## Goal
Repeat every row below word for word, keeping each line in its original order.

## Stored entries
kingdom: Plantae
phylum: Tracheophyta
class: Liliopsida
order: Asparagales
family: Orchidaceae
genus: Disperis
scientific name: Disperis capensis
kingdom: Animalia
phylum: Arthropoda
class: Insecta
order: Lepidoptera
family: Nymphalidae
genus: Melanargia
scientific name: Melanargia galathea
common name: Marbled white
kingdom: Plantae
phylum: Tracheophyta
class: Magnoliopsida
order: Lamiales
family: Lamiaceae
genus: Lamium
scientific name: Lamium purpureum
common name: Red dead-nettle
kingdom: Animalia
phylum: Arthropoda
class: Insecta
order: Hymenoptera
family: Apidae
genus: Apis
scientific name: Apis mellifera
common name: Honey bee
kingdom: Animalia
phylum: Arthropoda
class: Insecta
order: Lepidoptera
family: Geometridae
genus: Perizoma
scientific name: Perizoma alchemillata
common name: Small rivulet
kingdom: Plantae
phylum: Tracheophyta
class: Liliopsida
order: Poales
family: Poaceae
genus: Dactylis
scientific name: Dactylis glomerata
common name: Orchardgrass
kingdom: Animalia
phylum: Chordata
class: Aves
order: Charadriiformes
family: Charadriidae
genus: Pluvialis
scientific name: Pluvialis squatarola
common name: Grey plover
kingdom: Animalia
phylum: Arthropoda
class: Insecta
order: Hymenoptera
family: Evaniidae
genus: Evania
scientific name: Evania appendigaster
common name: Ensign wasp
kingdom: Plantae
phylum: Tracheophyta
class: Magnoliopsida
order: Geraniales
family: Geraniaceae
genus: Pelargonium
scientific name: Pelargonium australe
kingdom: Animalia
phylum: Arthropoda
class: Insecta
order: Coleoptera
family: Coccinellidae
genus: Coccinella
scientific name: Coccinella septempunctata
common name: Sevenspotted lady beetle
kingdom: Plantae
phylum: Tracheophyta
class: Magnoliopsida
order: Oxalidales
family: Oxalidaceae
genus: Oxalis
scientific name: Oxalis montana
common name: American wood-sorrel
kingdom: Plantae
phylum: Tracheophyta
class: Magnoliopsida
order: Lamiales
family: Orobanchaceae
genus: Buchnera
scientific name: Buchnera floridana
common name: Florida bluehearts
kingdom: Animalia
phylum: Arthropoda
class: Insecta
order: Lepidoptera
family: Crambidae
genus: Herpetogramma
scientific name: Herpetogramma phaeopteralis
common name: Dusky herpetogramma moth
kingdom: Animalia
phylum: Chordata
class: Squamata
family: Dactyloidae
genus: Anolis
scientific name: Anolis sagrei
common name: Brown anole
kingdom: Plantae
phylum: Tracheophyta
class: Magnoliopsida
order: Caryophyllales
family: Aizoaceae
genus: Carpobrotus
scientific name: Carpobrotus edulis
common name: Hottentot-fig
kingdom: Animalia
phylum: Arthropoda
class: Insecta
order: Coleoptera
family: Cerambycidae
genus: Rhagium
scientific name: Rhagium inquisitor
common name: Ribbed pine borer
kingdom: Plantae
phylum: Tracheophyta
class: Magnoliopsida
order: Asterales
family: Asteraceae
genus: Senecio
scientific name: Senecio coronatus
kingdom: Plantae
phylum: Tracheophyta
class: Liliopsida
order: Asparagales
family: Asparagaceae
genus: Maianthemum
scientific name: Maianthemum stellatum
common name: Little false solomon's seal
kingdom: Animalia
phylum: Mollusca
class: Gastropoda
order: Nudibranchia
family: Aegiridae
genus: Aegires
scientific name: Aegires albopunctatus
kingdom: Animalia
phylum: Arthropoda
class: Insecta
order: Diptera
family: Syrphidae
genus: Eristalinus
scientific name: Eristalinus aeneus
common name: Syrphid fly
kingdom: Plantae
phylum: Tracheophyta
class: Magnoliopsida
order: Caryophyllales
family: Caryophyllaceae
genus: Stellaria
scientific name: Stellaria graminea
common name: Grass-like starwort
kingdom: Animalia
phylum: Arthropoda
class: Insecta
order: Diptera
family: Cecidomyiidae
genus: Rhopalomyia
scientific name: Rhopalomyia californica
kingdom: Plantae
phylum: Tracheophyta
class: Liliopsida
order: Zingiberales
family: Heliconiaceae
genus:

## Task answer
kingdom: Plantae
phylum: Tracheophyta
class: Liliopsida
order: Asparagales
family: Orchidaceae
genus: Disperis
scientific name: Disperis capensis
kingdom: Animalia
phylum: Arthropoda
class: Insecta
order: Lepidoptera
family: Nymphalidae
genus: Melanargia
scientific name: Melanargia galathea
common name: Marbled white
kingdom: Plantae
phylum: Tracheophyta
class: Magnoliopsida
order: Lamiales
family: Lamiaceae
genus: Lamium
scientific name: Lamium purpureum
common name: Red dead-nettle
kingdom: Animalia
phylum: Arthropoda
class: Insecta
order: Hymenoptera
family: Apidae
genus: Apis
scientific name: Apis mellifera
common name: Honey bee
kingdom: Animalia
phylum: Arthropoda
class: Insecta
order: Lepidoptera
family: Geometridae
genus: Perizoma
scientific name: Perizoma alchemillata
common name: Small rivulet
kingdom: Plantae
phylum: Tracheophyta
class: Liliopsida
order: Poales
family: Poaceae
genus: Dactylis
scientific name: Dactylis glomerata
common name: Orchardgrass
kingdom: Animalia
phylum: Chordata
class: Aves
order: Charadriiformes
family: Charadriidae
genus: Pluvialis
scientific name: Pluvialis squatarola
common name: Grey plover
kingdom: Animalia
phylum: Arthropoda
class: Insecta
order: Hymenoptera
family: Evaniidae
genus: Evania
scientific name: Evania appendigaster
common name: Ensign wasp
kingdom: Plantae
phylum: Tracheophyta
class: Magnoliopsida
order: Geraniales
family: Geraniaceae
genus: Pelargonium
scientific name: Pelargonium australe
kingdom: Animalia
phylum: Arthropoda
class: Insecta
order: Coleoptera
family: Coccinellidae
genus: Coccinella
scientific name: Coccinella septempunctata
common name: Sevenspotted lady beetle
kingdom: Plantae
phylum: Tracheophyta
class: Magnoliopsida
order: Oxalidales
family: Oxalidaceae
genus: Oxalis
scientific name: Oxalis montana
common name: American wood-sorrel
kingdom: Plantae
phylum: Tracheophyta
class: Magnoliopsida
order: Lamiales
family: Orobanchaceae
genus: Buchnera
scientific name: Buchnera floridana
common name: Florida bluehearts
kingdom: Animalia
phylum: Arthropoda
class: Insecta
order: Lepidoptera
family: Crambidae
genus: Herpetogramma
scientific name: Herpetogramma phaeopteralis
common name: Dusky herpetogramma moth
kingdom: Animalia
phylum: Chordata
class: Squamata
family: Dactyloidae
genus: Anolis
scientific name: Anolis sagrei
common name: Brown anole
kingdom: Plantae
phylum: Tracheophyta
class: Magnoliopsida
order: Caryophyllales
family: Aizoaceae
genus: Carpobrotus
scientific name: Carpobrotus edulis
common name: Hottentot-fig
kingdom: Animalia
phylum: Arthropoda
class: Insecta
order: Coleoptera
family: Cerambycidae
genus: Rhagium
scientific name: Rhagium inquisitor
common name: Ribbed pine borer
kingdom: Plantae
phylum: Tracheophyta
class: Magnoliopsida
order: Asterales
family: Asteraceae
genus: Senecio
scientific name: Senecio coronatus
kingdom: Plantae
phylum: Tracheophyta
class: Liliopsida
order: Asparagales
family: Asparagaceae
genus: Maianthemum
scientific name: Maianthemum stellatum
common name: Little false solomon's seal
kingdom: Animalia
phylum: Mollusca
class: Gastropoda
order: Nudibranchia
family: Aegiridae
genus: Aegires
scientific name: Aegires albopunctatus
kingdom: Animalia
phylum: Arthropoda
class: Insecta
order: Diptera
family: Syrphidae
genus: Eristalinus
scientific name: Eristalinus aeneus
common name: Syrphid fly
kingdom: Plantae
phylum: Tracheophyta
class: Magnoliopsida
order: Caryophyllales
family: Caryophyllaceae
genus: Stellaria
scientific name: Stellaria graminea
common name: Grass-like starwort
kingdom: Animalia
phylum: Arthropoda
class: Insecta
order: Diptera
family: Cecidomyiidae
genus: Rhopalomyia
scientific name: Rhopalomyia californica
kingdom: Plantae
phylum: Tracheophyta
class: Liliopsida
order: Zingiberales
family: Heliconiaceae
genus:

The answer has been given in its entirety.